New framework makes it easier to track changes in the carbon budget
Researchers at the International Institute for Applied Systems Analysis (IIASA) have developed a new framework that will help scientists determine which circumstances affect the size of the remaining carbon budget and how these factors interact.
Over the last decade, research has shown that global warming strongly corresponds with rising atmospheric CO2 levels. This enables experts to calculate the remaining carbon budget, which is an estimate of how much CO2 can still be released while limiting temperature rise to a certain target level.
Policymakers, investors, and organizations are increasingly relying on carbon budgets to analyze the potential of low-carbon policies and technologies. Recent estimates have varied due to circumstances and natural processes that are more complicated to project than CO2 emissions. For example, there is uncertainty regarding the non-CO2 gases that also influence global warming, such as methane and aerosols.
In the current study, the researchers have created a new framework for understanding and tracking changes in the carbon budget. The team has concluded that the size of the remaining carbon budget can be determined by using five main factors: the amount of warming expected per ton of CO2 emissions, the amount of warming observed until today, the amount of future warming expected from gases other than CO2, whether warming stops instantly once CO2 emissions hit net zero, and whether there are any additional reinforcing cycles in the Earth system that have not been sufficiently considered.
Study lead author Joeri Rogelj is a senior researcher with the IIASA Energy Program.
“Our paper provides a new tool to clearly communicate up to date insights about carbon budgets. With the framework, changes can be pinpointed to single contributions that are much easier to understand. This should increase confidence in carbon budget estimates among policymakers, or at least their advisors, because changes in carbon budget estimates cease to appear to be random but rather are the result of clear progress of science in various areas,” explained Rogelj.

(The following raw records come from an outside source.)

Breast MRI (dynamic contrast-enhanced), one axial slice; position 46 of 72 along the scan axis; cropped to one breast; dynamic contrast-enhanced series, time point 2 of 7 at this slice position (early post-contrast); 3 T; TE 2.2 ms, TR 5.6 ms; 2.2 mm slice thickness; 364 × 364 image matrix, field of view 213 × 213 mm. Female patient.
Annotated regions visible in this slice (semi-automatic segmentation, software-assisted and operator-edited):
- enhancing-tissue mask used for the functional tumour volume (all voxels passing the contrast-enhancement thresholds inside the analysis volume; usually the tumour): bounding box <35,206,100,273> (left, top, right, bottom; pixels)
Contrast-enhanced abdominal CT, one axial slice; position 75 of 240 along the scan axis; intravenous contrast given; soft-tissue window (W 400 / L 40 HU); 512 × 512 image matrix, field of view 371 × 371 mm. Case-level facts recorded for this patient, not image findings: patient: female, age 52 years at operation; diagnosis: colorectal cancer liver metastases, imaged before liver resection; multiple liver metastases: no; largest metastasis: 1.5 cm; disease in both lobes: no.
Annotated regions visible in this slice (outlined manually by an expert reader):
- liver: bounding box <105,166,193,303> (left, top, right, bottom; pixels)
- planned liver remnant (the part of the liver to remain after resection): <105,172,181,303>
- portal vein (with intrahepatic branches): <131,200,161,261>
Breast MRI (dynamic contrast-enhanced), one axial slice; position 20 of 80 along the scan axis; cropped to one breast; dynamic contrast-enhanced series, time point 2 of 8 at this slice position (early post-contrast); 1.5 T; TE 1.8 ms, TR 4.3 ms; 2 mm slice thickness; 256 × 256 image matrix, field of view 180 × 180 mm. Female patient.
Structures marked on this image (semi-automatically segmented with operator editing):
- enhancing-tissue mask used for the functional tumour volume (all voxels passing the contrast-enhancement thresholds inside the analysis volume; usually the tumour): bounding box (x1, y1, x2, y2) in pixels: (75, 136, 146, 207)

“The remaining carbon budget is a key quantity for defining the challenge of limiting climate change to safe levels. With this paper, we can understand and track this quantity much better. If you carefully look at carbon budgets, they become easy to understand. The fog is lifted, so to speak, and shows even more clearly that the remaining carbon budget to limit global warming to safe levels is tiny – action in the next decade is essential to stay within it.”
The study is published in the journal Nature.